This article covers Sheetgo (web app · app.sheetgo.com). Using the Google Sheets extension instead? See What is a Sheetgo data processor? — Automations and How to filter data in Sheetgo Automations
In the Sheetgo web app, you can combine multiple data processors in the same workflow to build more advanced logic. This helps when you need to merge sources, filter data in stages, remove duplicates, enrich records, or shape the final dataset before it reaches the destination.
How processor chains work
Processors run in sequence, and each one works on the output from the previous step. Because of that, the order matters. A filter applied before a merge or join can produce a different result than the same filter applied after it.
Processor type | What it is used for |
Filter processors | Keep only the rows or columns you need, use query logic, filter by color, or remove duplicate records. |
Transform processors | Combine datasets, enrich data, split outputs, or apply AI-based transformations. |
Tip: Put broad cleanup steps first, then use more specific logic later.

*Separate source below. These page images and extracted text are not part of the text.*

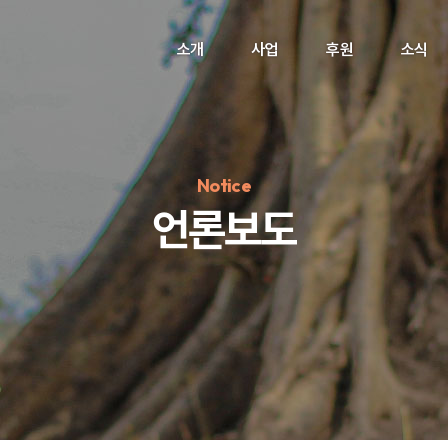
소개
사업
후원
소식
Notice
언론보도
정기후원
#하트플레이스
#캠페인
#팬덤후원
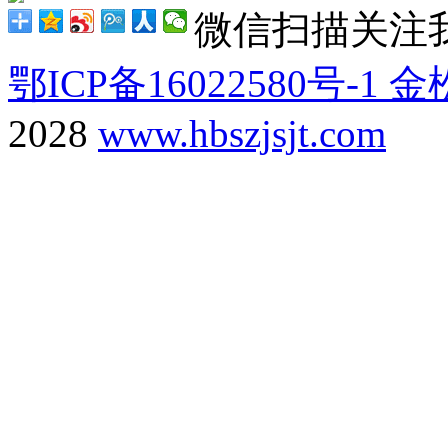
微信扫描关注
鄂ICP备16022580号-1
金
2028
www.hbszjsjt.com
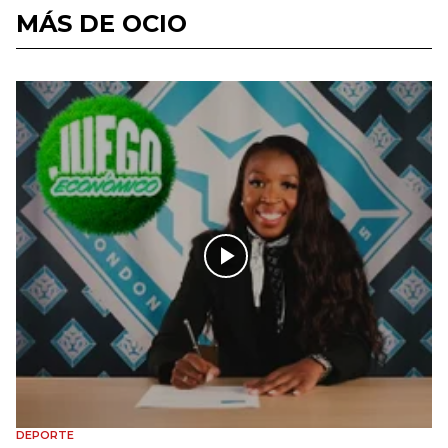
MÁS DE OCIO
DEPORTE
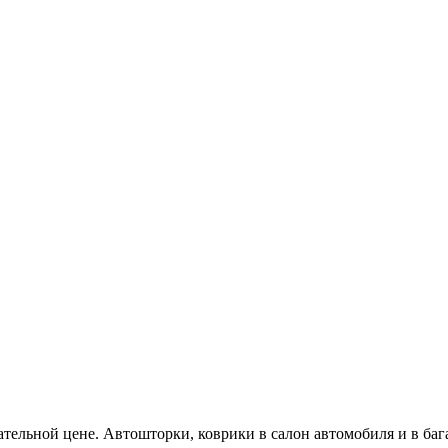
ательной цене. Автошторки, коврики в салон автомобиля и в баг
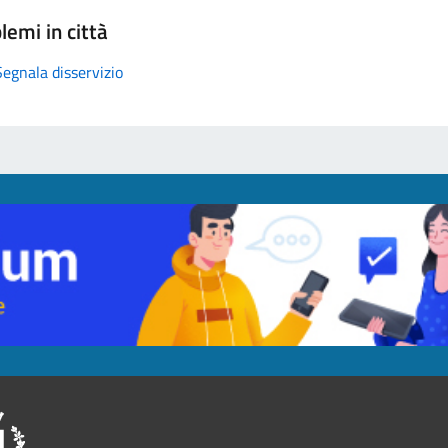
lemi in città
Segnala disservizio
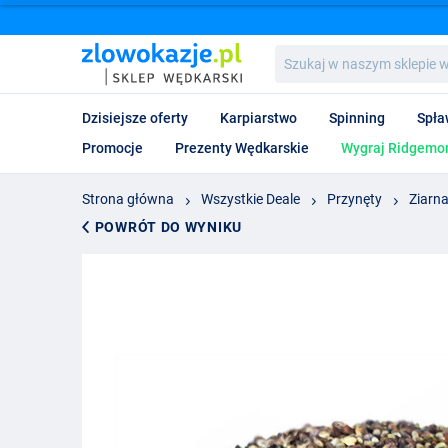
Szukaj
w
naszym
sklepie
Dzisiejsze oferty
Karpiarstwo
Spinning
Spła
wędkarskim...
Promocje
Prezenty Wędkarskie
Wygraj Ridgemon
Strona główna
Wszystkie Deale
Przynęty
Ziarn
POWRÓT DO WYNIKU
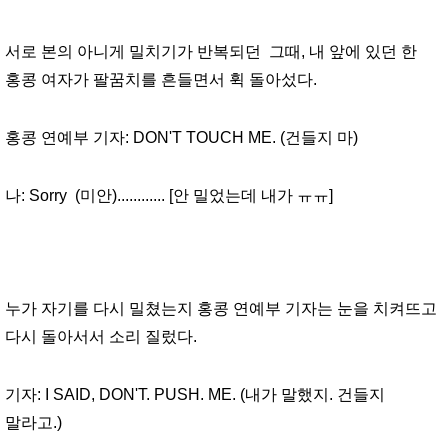
서로 본의 아니게 밀치기가 반복되던 그때, 내 앞에 있던 한
홍콩 여자가 팔꿈치를 흔들면서 휙 돌아섰다.
홍콩 연예부 기자: DON'T TOUCH ME. (건들지 마)
나: Sorry (미안)............ [안 밀었는데 내가 ㅠㅠ]
누가 자기를 다시 밀쳤는지 홍콩 연예부 기자는 눈을 치켜뜨고
다시 돌아서서 소리 질렀다.
기자: I SAID, DON'T. PUSH. ME. (내가 말했지. 건들지
말라고.)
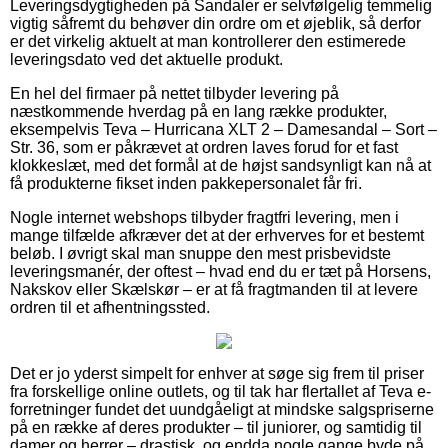
Leveringsdygtigheden på Sandaler er selvfølgelig temmelig
vigtig såfremt du behøver din ordre om et øjeblik, så derfor
er det virkelig aktuelt at man kontrollerer den estimerede
leveringsdato ved det aktuelle produkt.
En hel del firmaer på nettet tilbyder levering på
næstkommende hverdag på en lang række produkter,
eksempelvis Teva – Hurricana XLT 2 – Damesandal – Sort –
Str. 36, som er påkrævet at ordren laves forud for et fast
klokkeslæt, med det formål at de højst sandsynligt kan nå at
få produkterne fikset inden pakkepersonalet får fri.
Nogle internet webshops tilbyder fragtfri levering, men i
mange tilfælde afkræver det at der erhverves for et bestemt
beløb. I øvrigt skal man snuppe den mest prisbevidste
leveringsmanér, der oftest – hvad end du er tæt på Horsens,
Nakskov eller Skælskør – er at få fragtmanden til at levere
ordren til et afhentningssted.
Det er jo yderst simpelt for enhver at søge sig frem til priser
fra forskellige online outlets, og til tak har flertallet af Teva e-
forretninger fundet det uundgåeligt at mindske salgspriserne
på en række af deres produkter – til juniorer, og samtidig til
damer og herrer – drastisk, og endda nogle gange byde på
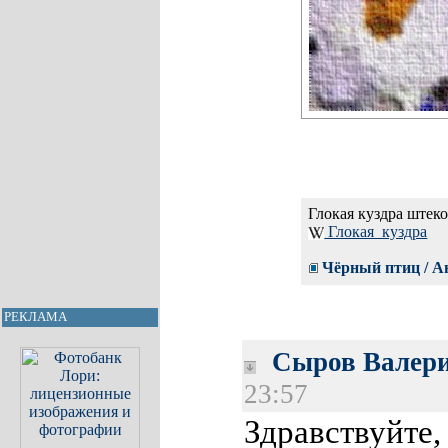
Глокая куздра штеко
Глокая_куздра
Чёрный птиц / А
РЕКЛАМА
Сыров Валер
23:57
Здравствуйте,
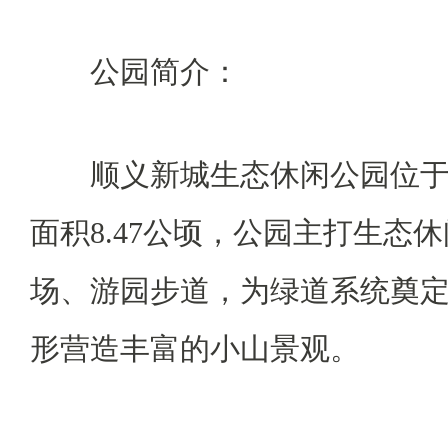
公园简介：
顺义新城生态休闲公园位于
面积8.47公顷，公园主打生态
场、游园步道，为绿道系统奠
形营造丰富的小山景观。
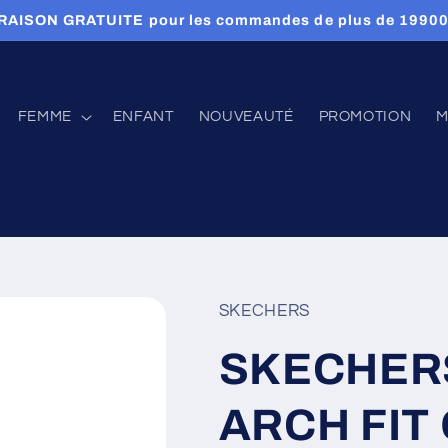
RAISON GRATUITE pour les commandes de plus de 1990
FEMME
ENFANT
NOUVEAUTÉ
PROMOTION
M
SKECHERS
SKECHER
ARCH FIT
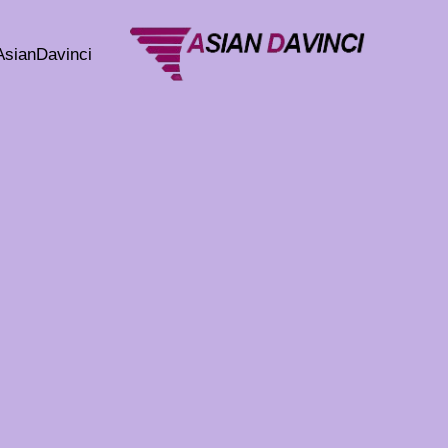
خطي
لى
AsianDavinci
لمحتوى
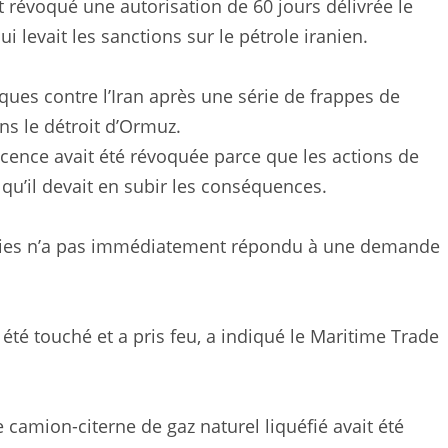
t révoqué une autorisation de 60 jours délivrée le
 levait les sanctions sur le pétrole iranien.
ques contre l’Iran après une série de frappes de
s le détroit d’Ormuz.
icence avait été révoquée parce que les actions de
t qu’il devait en subir les conséquences.
nies n’a pas immédiatement répondu à une demande
été touché et a pris feu, a indiqué le Maritime Trade
e camion-citerne de gaz naturel liquéfié avait été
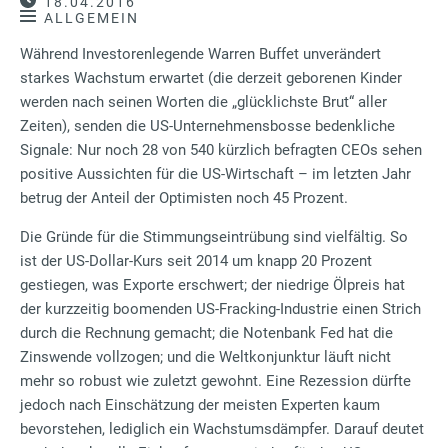
18.04.2016
ALLGEMEIN
Während Investorenlegende Warren Buffet unverändert
starkes Wachstum erwartet (die derzeit geborenen Kinder
werden nach seinen Worten die „glücklichste Brut“ aller
Zeiten), senden die US-Unternehmensbosse bedenkliche
Signale: Nur noch 28 von 540 kürzlich befragten CEOs sehen
positive Aussichten für die US-Wirtschaft – im letzten Jahr
betrug der Anteil der Optimisten noch 45 Prozent.
Die Gründe für die Stimmungseintrübung sind vielfältig. So
ist der US-Dollar-Kurs seit 2014 um knapp 20 Prozent
gestiegen, was Exporte erschwert; der niedrige Ölpreis hat
der kurzzeitig boomenden US-Fracking-Industrie einen Strich
durch die Rechnung gemacht; die Notenbank Fed hat die
Zinswende vollzogen; und die Weltkonjunktur läuft nicht
mehr so robust wie zuletzt gewohnt. Eine Rezession dürfte
jedoch nach Einschätzung der meisten Experten kaum
bevorstehen, lediglich ein Wachstumsdämpfer. Darauf deutet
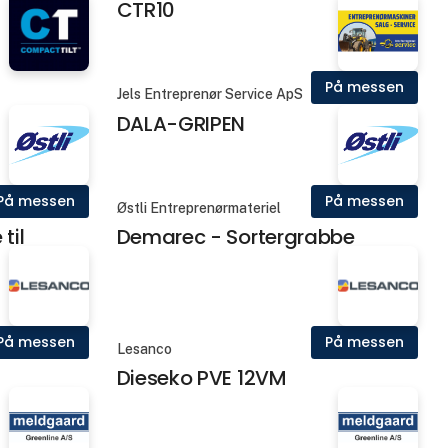
CTR10
På messen
Jels Entreprenør Service ApS
DALA-GRIPEN
På messen
På messen
Østli Entreprenørmateriel
til
Demarec - Sortergrabbe
På messen
På messen
Lesanco
Dieseko PVE 12VM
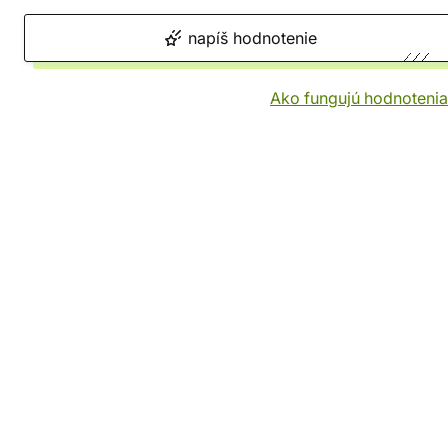
napíš hodnotenie
Ako fungujú hodnotenia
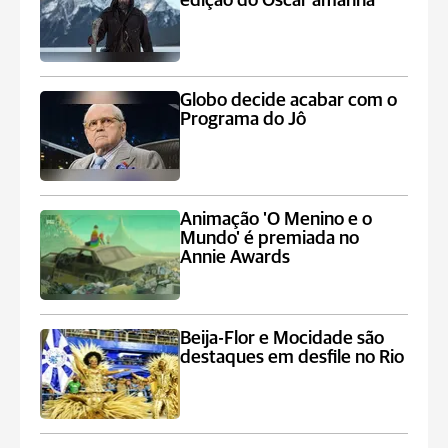
edição do Oscar amanhã
Globo decide acabar com o
Programa do Jô
Animação 'O Menino e o
Mundo' é premiada no
Annie Awards
Beija-Flor e Mocidade são
destaques em desfile no Rio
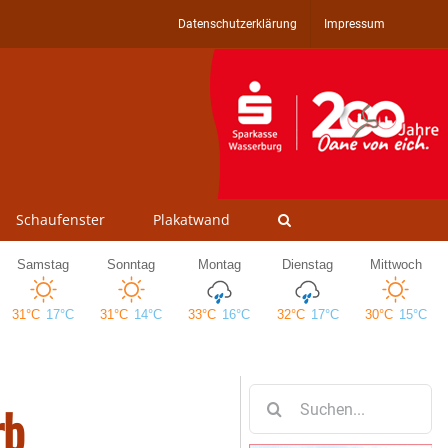
Datenschutzerklärung
Impressum
Schaufenster
Plakatwand
Suche
rb
nach:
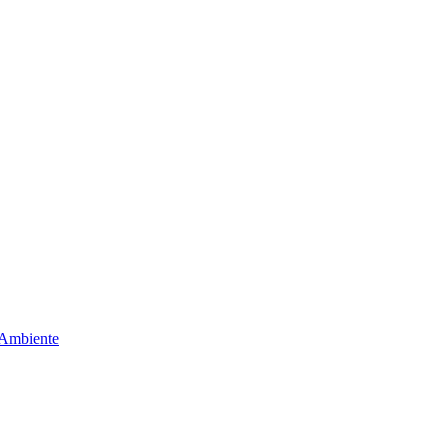
 Ambiente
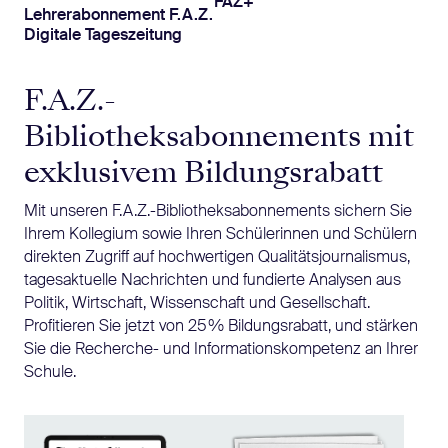
FAZ+
Lehrerabonnement F.A.Z.
Digitale Tageszeitung
F.A.Z.-
Bibliotheksabonnements mit
exklusivem Bildungsrabatt
Mit unseren F.A.Z.-Bibliotheksabonnements sichern Sie
Ihrem Kollegium sowie Ihren Schülerinnen und Schülern
direkten Zugriff auf hochwertigen Qualitätsjournalismus,
tagesaktuelle Nachrichten und fundierte Analysen aus
Politik, Wirtschaft, Wissenschaft und Gesellschaft.
Profitieren Sie jetzt von 25 % Bildungsrabatt, und stärken
Sie die Recherche- und Informationskompetenz an Ihrer
Schule.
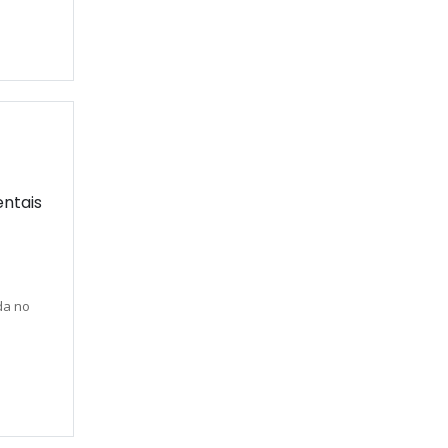
ntais
da no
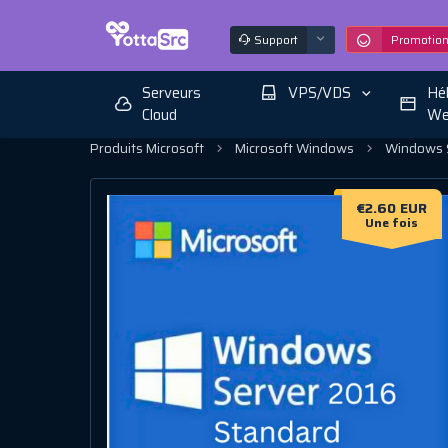
Support
Promotio
Serveurs
VPS/VDS
Hé
Cloud
We
Produits Microsoft
Microsoft Windows
Windows S
€2.60 EUR
Une fois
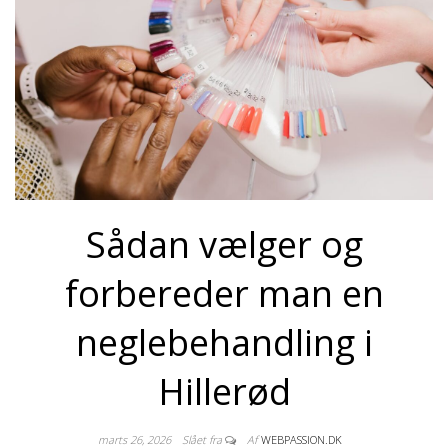
Sådan vælger og
forbereder man en
neglebehandling i
Hillerød
marts 26, 2026
Slået fra
Af
WEBPASSION.DK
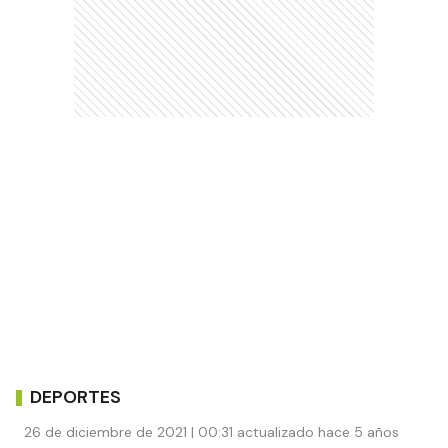
DEPORTES
26 de diciembre de 2021 | 00:31 actualizado hace 5 años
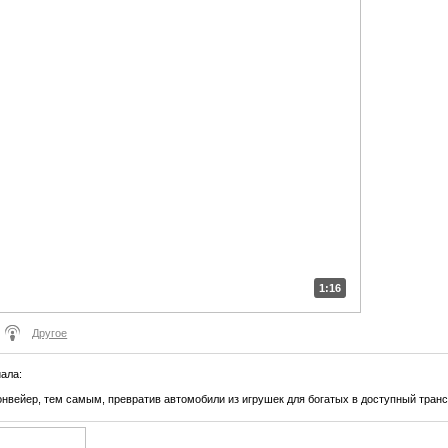
1:16
Другое
иала
:
онвейер, тем самым, превратив автомобили из игрушек для богатых в доступный транс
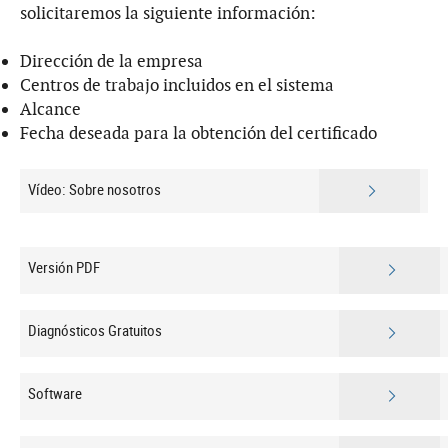
solicitaremos la siguiente información:
Dirección de la empresa
Centros de trabajo incluidos en el sistema
Alcance
Fecha deseada para la obtención del certificado
Vídeo: Sobre nosotros
Versión PDF
Diagnósticos Gratuitos
Software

This usually makes the workflow easier to test and maintain.
How to combine filters and processors in the web app
Open your workflow in Sheetgo.
Go to the processor step between the source and destination.
Add the first processor based on the result you want.
Add additional processors to build the full logic step by step.
Review the order carefully, because each processor changes the dataset passed to the next one.
Run or test the workflow and confirm the output looks correct before sharing it with other teams.
Example multi-step logic
Here are a few common ways to combine processors in the web app:
Goal | Recommended chain |
Consolidate data from several sources and keep only valid records | Merge → Filter rows → Filter columns |
Prepare a clean report from overlapping datasets | Merge → Remove duplicates → Filter rows → Data formatting |
Enrich one dataset with fields from another source, then keep only the final columns | Left-join data → Filter rows → Filter columns |
Apply advanced logic before sending the output downstream | Merge → Filter by Query → Process with AI or Split data |
Best practices
Use Filter rows when you want clear rule-based conditions.
Use Filter by Query when you need more advanced expressions.
Use Filter columns near the end when you want to shape the final layout.
Use Remove duplicates after a merge or join when the same record may appear more than once.
Use Left-join data when you need to enrich one dataset with matching values from another.
Test complex processor chains with a smaller sample first, especially when several steps depend on one another.
Warning: If you remove rows or columns too early, later processors may not have the data they need to work correctly.